The silver lining? The shift to usage-based pricing means lighter tasks cost less. Quick chat questions with lightweight models might cost a fraction of a credit. It’s the cloud computing model all over again — pay for what you use, but watch your usage.

Neon-lit terminal and development tools in a dark void

The Coding Agent Wars: A Fractured Battlefield

The coding agent landscape in 2026 is a messy, competitive, and fast-moving space. Here’s where things stand based on the latest comparisons and real-world testing:

The Tier 1 contenders:

Agent Strengths Weaknesses
Claude Code Best-in-class tool calling, plan/execute modes, Opus 4.8 quality Requires Anthropic API key, no local model support
OpenAI Codex Fast, good at straightforward tasks, tight GitHub integration Less sophisticated planning than Claude Code
Cursor 3 Best IDE experience, multi-model support, strong context window Subscription cost adds up, can be slow on large codebases
Cline Open source, plan+act modes, works with any model via OpenRouter Requires more setup, less polished UX

The rising challengers:

  • Microsoft MAI-Code-1-Flash — Native Copilot integration is a massive distribution play
  • Aider — Git-native, terminal-first, great for pair programming
  • Antigravity — New entrant getting buzz for speed
  • Kilo Code — VS Code-native agent gaining traction

The trend is clear: every major AI company wants to own the coding agent layer.
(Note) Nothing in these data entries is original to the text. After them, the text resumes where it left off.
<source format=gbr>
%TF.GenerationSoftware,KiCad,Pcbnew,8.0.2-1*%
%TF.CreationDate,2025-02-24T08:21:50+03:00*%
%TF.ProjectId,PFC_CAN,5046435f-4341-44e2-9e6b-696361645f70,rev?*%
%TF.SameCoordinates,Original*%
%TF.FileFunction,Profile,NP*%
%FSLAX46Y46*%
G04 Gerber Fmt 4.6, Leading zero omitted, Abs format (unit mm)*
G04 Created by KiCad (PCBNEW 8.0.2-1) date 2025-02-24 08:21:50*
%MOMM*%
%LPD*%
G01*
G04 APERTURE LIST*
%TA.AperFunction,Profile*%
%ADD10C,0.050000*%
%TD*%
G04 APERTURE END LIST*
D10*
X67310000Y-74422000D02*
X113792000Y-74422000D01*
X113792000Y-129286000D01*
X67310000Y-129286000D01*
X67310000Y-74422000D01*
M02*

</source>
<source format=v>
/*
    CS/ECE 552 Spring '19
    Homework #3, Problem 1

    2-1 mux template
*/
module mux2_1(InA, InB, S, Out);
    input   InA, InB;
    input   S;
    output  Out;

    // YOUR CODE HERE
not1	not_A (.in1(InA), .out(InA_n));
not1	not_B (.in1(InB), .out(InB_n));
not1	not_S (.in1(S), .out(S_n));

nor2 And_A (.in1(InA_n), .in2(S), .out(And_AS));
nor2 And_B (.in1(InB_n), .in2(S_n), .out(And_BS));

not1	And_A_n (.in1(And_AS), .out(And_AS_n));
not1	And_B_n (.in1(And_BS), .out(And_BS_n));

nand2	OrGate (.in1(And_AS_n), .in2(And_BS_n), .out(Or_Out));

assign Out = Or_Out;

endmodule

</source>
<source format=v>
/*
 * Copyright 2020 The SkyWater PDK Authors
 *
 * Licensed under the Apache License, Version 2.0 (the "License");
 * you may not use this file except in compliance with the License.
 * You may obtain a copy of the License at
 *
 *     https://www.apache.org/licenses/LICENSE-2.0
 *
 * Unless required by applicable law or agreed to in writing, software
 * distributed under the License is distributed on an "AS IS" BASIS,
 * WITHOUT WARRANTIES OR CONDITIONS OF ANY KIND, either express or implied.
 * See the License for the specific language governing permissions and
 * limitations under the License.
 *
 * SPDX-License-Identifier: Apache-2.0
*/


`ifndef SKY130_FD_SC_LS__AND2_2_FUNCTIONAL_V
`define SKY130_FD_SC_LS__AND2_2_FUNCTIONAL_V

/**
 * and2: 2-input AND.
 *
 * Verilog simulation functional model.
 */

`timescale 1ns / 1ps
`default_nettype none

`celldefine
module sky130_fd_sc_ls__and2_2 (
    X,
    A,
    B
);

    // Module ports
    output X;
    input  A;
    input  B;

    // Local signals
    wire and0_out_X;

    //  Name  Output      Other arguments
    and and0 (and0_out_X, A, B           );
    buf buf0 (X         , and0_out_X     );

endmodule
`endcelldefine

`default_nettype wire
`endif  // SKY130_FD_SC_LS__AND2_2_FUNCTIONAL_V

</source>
It’s the most visible, most measurable, and most immediately valuable application of AI right now. Microsoft building their own model specifically for this? That tells you everything.
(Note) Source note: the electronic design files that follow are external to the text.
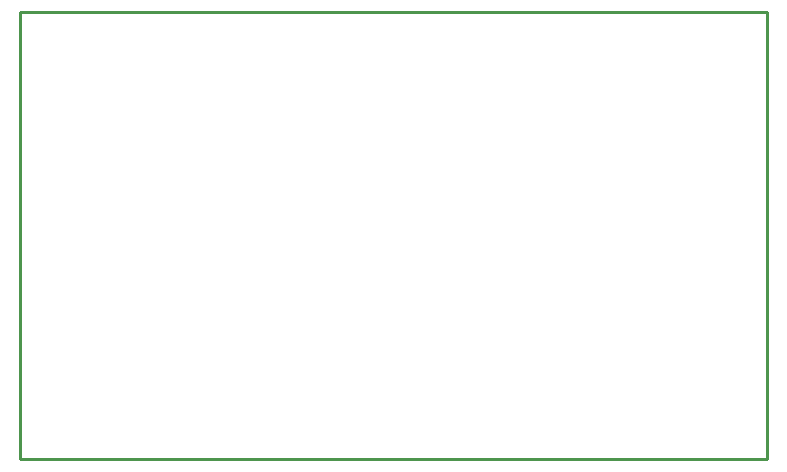
<source format=gbr>
G04 EAGLE Gerber RS-274X export*
G75*
%MOMM*%
%FSLAX34Y34*%
%LPD*%
%IN*%
%IPPOS*%
%AMOC8*
5,1,8,0,0,1.08239X$1,22.5*%
G01*
%ADD10C,0.254000*%


D10*
X0Y0D02*
X632460Y0D01*
X632460Y378460D01*
X0Y378460D01*
X0Y0D01*
M02*

</source>
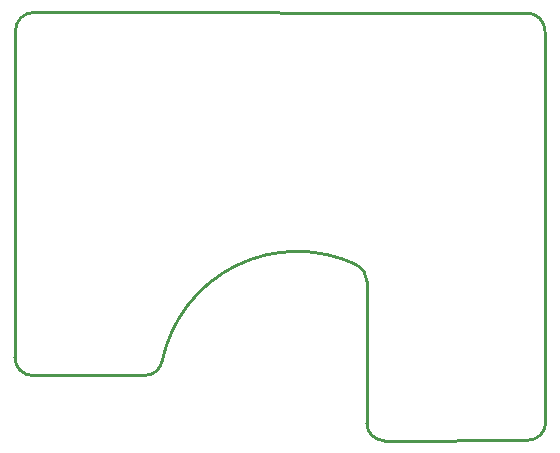
<source format=gko>
G04 Layer: BoardOutline*
G04 EasyEDA v6.4.19.5, 2021-04-14T09:17:14--7:00*
G04 eb9943026e544659989be2c3a0539dbc,debd25b7e7f645e7808fdd9718494454,10*
G04 Gerber Generator version 0.2*
G04 Scale: 100 percent, Rotated: No, Reflected: No *
G04 Dimensions in millimeters *
G04 leading zeros omitted , absolute positions ,4 integer and 5 decimal *
%FSLAX45Y45*%
%MOMM*%

%ADD10C,0.2540*%
D10*
X5715000Y8064500D02*
G01*
X5709701Y5297284D01*
X10198100Y4762500D02*
G01*
X10198100Y8051800D01*
X10058326Y8217141D02*
G01*
X5872327Y8220527D01*
X8839230Y4594646D02*
G01*
X10058400Y4597400D01*
X8689228Y5948565D02*
G01*
X8689228Y4744646D01*
X5859701Y5147284D02*
G01*
X6809480Y5147284D01*
X6269695Y5147332D02*
G01*
X6685112Y5147332D01*
G75*
G01*
X6956364Y5266873D02*
G02*
X8603920Y6083899I1143800J-236821D01*
G75*
G01*
X5866201Y8219326D02*
G03*
X5716201Y8069326I0J-150000D01*
G75*
G01*
X10197506Y8065325D02*
G03*
X10041092Y8215188I-150000J1D01*
G75*
G01*
X10054153Y4599186D02*
G03*
X10204153Y4749185I0J149999D01*
G75*
G01*
X8689228Y4744646D02*
G03*
X8839230Y4594647I150000J0D01*
G75*
G01*
X8603920Y6083899D02*
G02*
X8689228Y5948566I-64691J-135332D01*
G75*
G01*
X6809481Y5147285D02*
G03*
X6956364Y5266873I-1J149999D01*
G75*
G01*
X5709702Y5297284D02*
G03*
X5859701Y5147285I149999J0D01*

%LPD*%
M02*

</source>
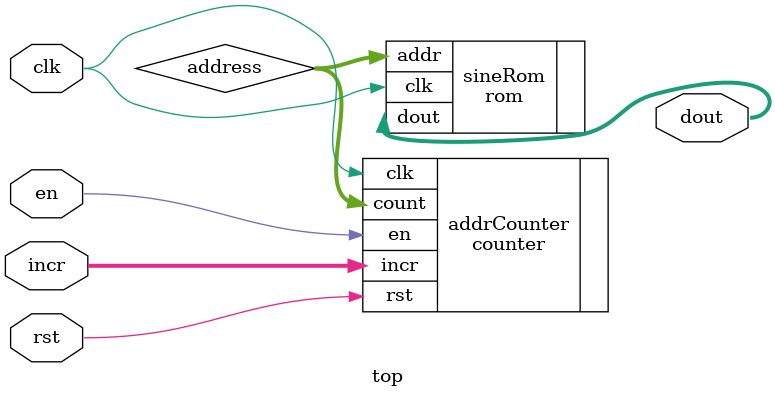
<source format=sv>
module top #(
  parameter A_WIDTH = 8,
            D_WIDTH = 8
)(
  // interface signals
  input  wire             clk,      // clock 
  input  wire             rst,      // reset 
  input  wire             en,       // enable
  input  logic [D_WIDTH-1:0] incr,        // value to preload
  output logic [D_WIDTH-1:0]      dout       // count output
);

  

counter addrCounter (
  .clk (clk),
  .rst (rst),
  .en (en),
  .incr(incr),
  .count (address)
);

logic  [A_WIDTH-1:0] address; // interconnect wire

rom sineRom (
  .addr (address),
  .clk (clk),
  .dout(dout)
);

endmodule

</source>
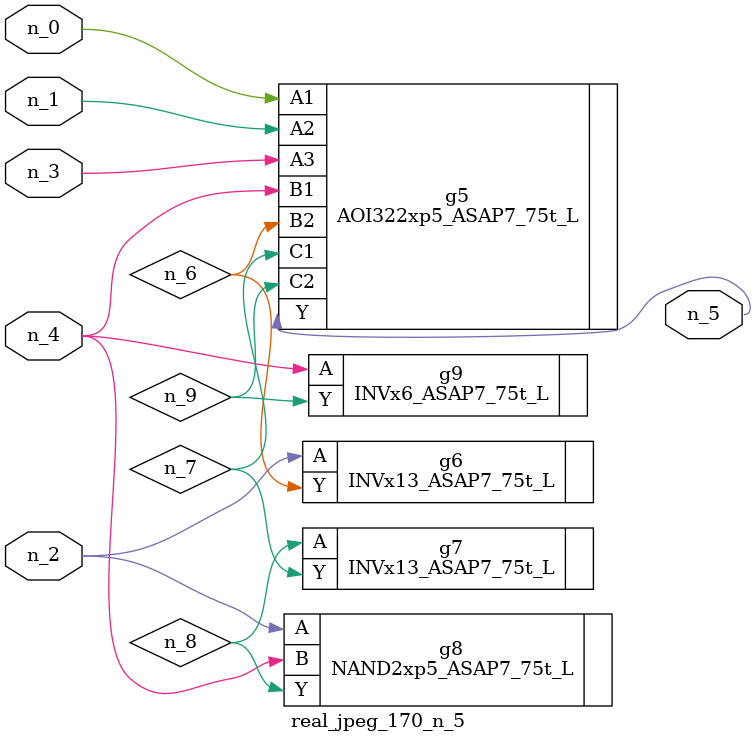
<source format=v>
module real_jpeg_170_n_5 (n_4, n_0, n_1, n_2, n_3, n_5);

input n_4;
input n_0;
input n_1;
input n_2;
input n_3;

output n_5;

wire n_8;
wire n_6;
wire n_7;
wire n_9;

AOI322xp5_ASAP7_75t_L g5 ( 
.A1(n_0),
.A2(n_1),
.A3(n_3),
.B1(n_4),
.B2(n_6),
.C1(n_7),
.C2(n_9),
.Y(n_5)
);

INVx13_ASAP7_75t_L g6 ( 
.A(n_2),
.Y(n_6)
);

NAND2xp5_ASAP7_75t_L g8 ( 
.A(n_2),
.B(n_4),
.Y(n_8)
);

INVx6_ASAP7_75t_L g9 ( 
.A(n_4),
.Y(n_9)
);

INVx13_ASAP7_75t_L g7 ( 
.A(n_8),
.Y(n_7)
);


endmodule
</source>
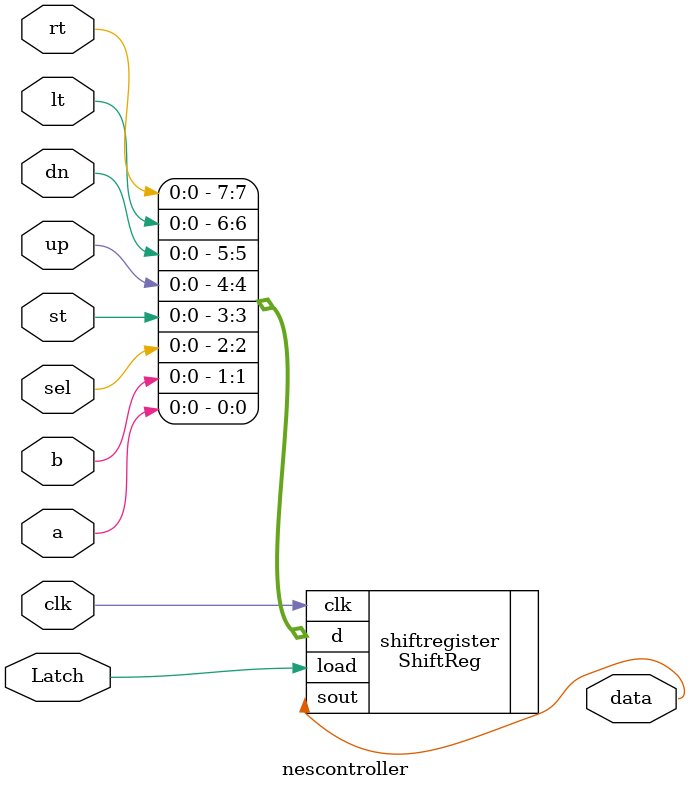
<source format=sv>
module nescontroller(input logic clk,
							input logic Latch,
							input logic a, b, up, dn, lt, rt, st, sel,
							output logic data);

	ShiftReg shiftregister(.clk(clk), .load(Latch), .d({rt, lt, dn, up, st, sel, b, a}), .sout(data));
				
endmodule
</source>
Trump’s AI Executive Order: Voluntary Oversight

On June 2nd, President Trump signed an Executive Order on AI in the National Security Enterprise, establishing a voluntary framework where AI developers can give the government up to 30 days to review advanced models before public release.

Key points:

  • Voluntary, not mandatory — companies choose to participate
  • Focused on cybersecurity and national security applications
  • Google, Microsoft, and xAI already agreed to share early model access with the government
  • OpenAI and Anthropic had previously reached similar agreements with the Pentagon

The CFR analysis calls it a signal that the administration is shifting from pure deregulation toward light-touch oversight. Whether this actually constrains frontier AI development or just creates a review bottleneck remains to be seen.

The Bigger Picture

This week’s moves reveal three macro trends:

  1. Vertical integration is accelerating. Microsoft building its own models, Anthropic going public to fund independence — nobody wants to depend on anyone else’s API.

  2. The coding agent is the new browser. It’s the interface through which developers interact with AI, and every major player is fighting to own that layer. The model matters less than the workflow integration.
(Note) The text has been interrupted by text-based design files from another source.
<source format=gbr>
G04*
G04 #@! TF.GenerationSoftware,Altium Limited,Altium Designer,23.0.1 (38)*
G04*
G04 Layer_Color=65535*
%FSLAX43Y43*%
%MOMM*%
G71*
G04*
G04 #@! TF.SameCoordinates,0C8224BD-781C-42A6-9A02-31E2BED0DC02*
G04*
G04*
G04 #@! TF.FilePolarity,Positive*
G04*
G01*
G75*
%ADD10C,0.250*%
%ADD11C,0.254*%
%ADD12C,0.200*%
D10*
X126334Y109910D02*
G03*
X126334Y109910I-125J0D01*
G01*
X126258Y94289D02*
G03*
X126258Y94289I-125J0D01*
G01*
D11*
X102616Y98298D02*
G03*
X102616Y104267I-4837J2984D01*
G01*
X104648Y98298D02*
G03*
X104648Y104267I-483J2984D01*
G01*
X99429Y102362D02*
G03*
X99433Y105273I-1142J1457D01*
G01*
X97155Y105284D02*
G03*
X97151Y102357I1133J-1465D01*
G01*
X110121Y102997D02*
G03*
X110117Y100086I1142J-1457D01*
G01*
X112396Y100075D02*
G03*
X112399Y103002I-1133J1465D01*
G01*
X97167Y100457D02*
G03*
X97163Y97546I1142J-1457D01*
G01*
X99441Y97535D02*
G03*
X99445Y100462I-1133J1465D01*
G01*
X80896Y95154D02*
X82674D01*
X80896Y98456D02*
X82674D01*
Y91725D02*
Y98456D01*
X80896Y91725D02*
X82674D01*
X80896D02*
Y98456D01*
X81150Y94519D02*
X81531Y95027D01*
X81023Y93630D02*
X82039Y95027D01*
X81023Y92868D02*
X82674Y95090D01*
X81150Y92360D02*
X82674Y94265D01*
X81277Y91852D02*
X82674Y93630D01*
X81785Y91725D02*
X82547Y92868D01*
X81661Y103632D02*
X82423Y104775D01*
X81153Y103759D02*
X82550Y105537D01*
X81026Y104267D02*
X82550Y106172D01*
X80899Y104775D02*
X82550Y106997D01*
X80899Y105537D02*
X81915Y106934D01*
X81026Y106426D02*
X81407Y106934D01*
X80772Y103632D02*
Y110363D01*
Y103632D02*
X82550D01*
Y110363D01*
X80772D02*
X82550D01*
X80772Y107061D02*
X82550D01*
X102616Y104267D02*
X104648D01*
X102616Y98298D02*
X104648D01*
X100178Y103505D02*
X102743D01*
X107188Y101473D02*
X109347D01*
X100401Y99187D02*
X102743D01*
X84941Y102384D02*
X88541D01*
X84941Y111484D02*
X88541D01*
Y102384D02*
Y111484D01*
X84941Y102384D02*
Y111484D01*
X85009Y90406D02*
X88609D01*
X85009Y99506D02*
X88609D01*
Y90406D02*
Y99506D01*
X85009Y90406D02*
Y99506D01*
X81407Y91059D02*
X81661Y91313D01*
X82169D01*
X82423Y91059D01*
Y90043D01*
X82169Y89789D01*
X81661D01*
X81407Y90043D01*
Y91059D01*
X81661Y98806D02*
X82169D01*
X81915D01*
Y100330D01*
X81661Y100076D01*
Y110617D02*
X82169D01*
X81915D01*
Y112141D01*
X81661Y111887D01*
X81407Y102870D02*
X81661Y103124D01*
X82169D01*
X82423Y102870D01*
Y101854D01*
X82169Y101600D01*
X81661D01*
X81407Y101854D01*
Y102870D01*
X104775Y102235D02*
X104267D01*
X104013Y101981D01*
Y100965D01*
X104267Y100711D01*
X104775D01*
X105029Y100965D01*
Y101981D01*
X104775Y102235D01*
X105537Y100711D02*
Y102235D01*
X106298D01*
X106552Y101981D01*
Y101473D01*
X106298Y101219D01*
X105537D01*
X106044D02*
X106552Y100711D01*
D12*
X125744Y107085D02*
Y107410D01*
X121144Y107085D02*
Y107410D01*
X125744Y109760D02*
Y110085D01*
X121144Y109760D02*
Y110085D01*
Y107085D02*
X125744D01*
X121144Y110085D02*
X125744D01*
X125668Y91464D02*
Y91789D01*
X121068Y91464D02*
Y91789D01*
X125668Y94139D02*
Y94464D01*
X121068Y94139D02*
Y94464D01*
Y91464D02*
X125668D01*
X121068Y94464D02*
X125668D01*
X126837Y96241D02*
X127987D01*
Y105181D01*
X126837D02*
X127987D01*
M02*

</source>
  3. Pricing models are being stress-tested. GitHub’s shift to usage-based billing, Anthropic holding prices steady on Opus 4.8, Microsoft bundling MAI-Code-1-Flash into existing Copilot plans — the economics of AI coding tools are still being figured out.

The indie/open-source coding agent community faces an existential question: can you compete when Microsoft, Anthropic, OpenAI, and Google are all building agents with the full weight of their platforms behind them?

The answer, for now, is yes — because open-source agents like Cline offer something the big players can’t: model agnosticism, local execution, and zero vendor lock-in. But the window might be narrowing.